Being clear about what you want your life to be about is the first step to taking the action you need to make it happen.
And there’s no better time to reflect on what you want life to be about than at the turn of the year.
Whilst traditionally we’ve used New Year’s resolutions – with greater or lesser success – to set our intention for the year ahead, there are in fact a host of different ways to get clear on what you want the new year to be about.
Today – in the first of five days of articles in the run-up to New Year – I’m looking at the practice of New Year’s letters.
For the past few years, my husband and I have exchanged letters to each other on New Year’s Eve.
These letters look back over the year that we’ve just spent together and reflect on what’s worked, what hasn’t and what comes next.
Life moves so quickly that it can be easy to move on without really stopping to consider the time that’s gone.
At the end of this extraordinary year, you may want to forget, but pausing to cast your mind back over the previous twelve months has many benefits.

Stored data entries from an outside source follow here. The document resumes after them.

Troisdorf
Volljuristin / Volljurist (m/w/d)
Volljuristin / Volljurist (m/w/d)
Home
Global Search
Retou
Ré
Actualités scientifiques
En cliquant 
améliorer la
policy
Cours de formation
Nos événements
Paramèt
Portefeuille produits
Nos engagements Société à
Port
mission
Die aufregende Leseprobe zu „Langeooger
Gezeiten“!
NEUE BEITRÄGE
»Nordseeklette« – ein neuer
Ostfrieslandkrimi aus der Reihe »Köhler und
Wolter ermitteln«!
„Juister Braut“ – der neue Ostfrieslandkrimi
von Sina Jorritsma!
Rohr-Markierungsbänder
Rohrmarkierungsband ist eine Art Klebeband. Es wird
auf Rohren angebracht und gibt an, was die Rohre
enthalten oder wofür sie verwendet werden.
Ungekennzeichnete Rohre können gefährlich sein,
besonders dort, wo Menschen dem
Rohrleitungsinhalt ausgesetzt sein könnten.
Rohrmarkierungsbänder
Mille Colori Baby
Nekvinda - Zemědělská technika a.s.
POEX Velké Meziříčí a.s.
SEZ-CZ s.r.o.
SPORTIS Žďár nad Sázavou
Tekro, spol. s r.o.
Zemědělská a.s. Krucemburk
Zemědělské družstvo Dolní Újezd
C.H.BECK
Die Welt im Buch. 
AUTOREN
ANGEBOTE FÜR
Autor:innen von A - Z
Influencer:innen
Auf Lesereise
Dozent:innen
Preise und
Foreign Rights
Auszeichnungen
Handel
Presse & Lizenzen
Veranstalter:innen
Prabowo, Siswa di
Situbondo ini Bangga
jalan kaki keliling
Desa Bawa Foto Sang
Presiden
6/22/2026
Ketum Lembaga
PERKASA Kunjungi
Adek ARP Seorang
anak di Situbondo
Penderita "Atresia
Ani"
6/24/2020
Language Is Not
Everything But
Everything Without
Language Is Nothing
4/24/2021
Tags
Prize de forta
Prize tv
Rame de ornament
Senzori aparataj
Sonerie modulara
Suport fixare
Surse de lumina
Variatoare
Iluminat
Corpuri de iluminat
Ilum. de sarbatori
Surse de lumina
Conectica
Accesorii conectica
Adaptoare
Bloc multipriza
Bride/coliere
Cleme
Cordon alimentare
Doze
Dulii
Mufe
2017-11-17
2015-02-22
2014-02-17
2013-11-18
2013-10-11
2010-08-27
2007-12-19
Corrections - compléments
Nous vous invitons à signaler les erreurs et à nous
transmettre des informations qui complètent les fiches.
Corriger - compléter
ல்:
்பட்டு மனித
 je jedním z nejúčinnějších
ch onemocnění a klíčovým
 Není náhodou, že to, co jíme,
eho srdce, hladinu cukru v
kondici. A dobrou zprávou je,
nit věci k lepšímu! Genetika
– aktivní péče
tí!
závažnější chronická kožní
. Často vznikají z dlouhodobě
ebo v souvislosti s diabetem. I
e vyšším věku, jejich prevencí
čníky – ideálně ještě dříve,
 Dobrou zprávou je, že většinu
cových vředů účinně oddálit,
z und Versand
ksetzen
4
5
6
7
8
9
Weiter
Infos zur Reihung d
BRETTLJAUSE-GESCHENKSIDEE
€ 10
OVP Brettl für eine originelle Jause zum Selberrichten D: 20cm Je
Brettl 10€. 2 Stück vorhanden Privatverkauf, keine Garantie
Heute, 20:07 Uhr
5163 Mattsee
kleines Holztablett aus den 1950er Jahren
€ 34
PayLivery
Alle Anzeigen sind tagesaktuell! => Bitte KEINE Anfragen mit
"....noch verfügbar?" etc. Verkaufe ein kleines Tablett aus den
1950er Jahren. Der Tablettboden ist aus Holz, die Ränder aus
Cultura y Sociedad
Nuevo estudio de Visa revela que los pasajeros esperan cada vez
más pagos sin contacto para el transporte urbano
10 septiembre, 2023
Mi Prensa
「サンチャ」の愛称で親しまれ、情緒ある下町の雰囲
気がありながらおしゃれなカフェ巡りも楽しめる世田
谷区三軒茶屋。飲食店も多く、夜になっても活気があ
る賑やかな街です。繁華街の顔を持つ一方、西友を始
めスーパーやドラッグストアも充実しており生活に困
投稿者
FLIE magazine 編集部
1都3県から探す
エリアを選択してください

First, it helps bring to mind the good times.
It’s easy to remember the difficult stuff – our brains are programmed to be alert to danger and so they naturally foreground memories of the hard times at the expense of the good, to make sure we don't forget the dangers we need to be alert to.
Great when living in caves and needing to remember to stay away from sabre-toothed tigers. Less helpful today.
Sitting down for an hour to think back through the year just gone can allow you to consciously bring to mind what's been good about this year, ensuring that your account is more balanced than it otherwise might be.
Given that telling yourself a more positive story about your life is a surefire way to feel happier, that’s worth spending time on.
New Year’s letters also help mark the progress that you’ll inevitably have made and missed.
Any parents knows that it’s only when you see grandparents or get to a new season’s drawer of clothes that you notice how tall your kids have grown.
Seeing them every day means you don’t notice the incremental growth, and life is the same.
Writing these letters force me to think about where we started 12 months ago and where we’ve ended up.
It helps me think about what’s working and what isn’t, and where I want to apply my focus this coming year.
And it helps ensure that my husband and I are communicating about where we each are in life and what our hopes and fears for the future are.
Finally, it’s great reminder that – no matter how much planning you do – life will happen in ways that are totally unexpected.
Both of us last year said that we wanted a simpler life:
‘This year I want to really start to spend within our means, reduce our environmental impact and live far more simply’.
A global pandemic and a rolling lockdown meant we achieved all of those, albeit in a very different way than we expected.
What better reminder to treat each day with the wonder that it really deserves, being really present and not getting lost in worrying overly about the past or future?
Over time, I hope that our letters will build into a record of our life together. For now, they’re a really useful tool to help us reflect, connect and consider what’s to come next.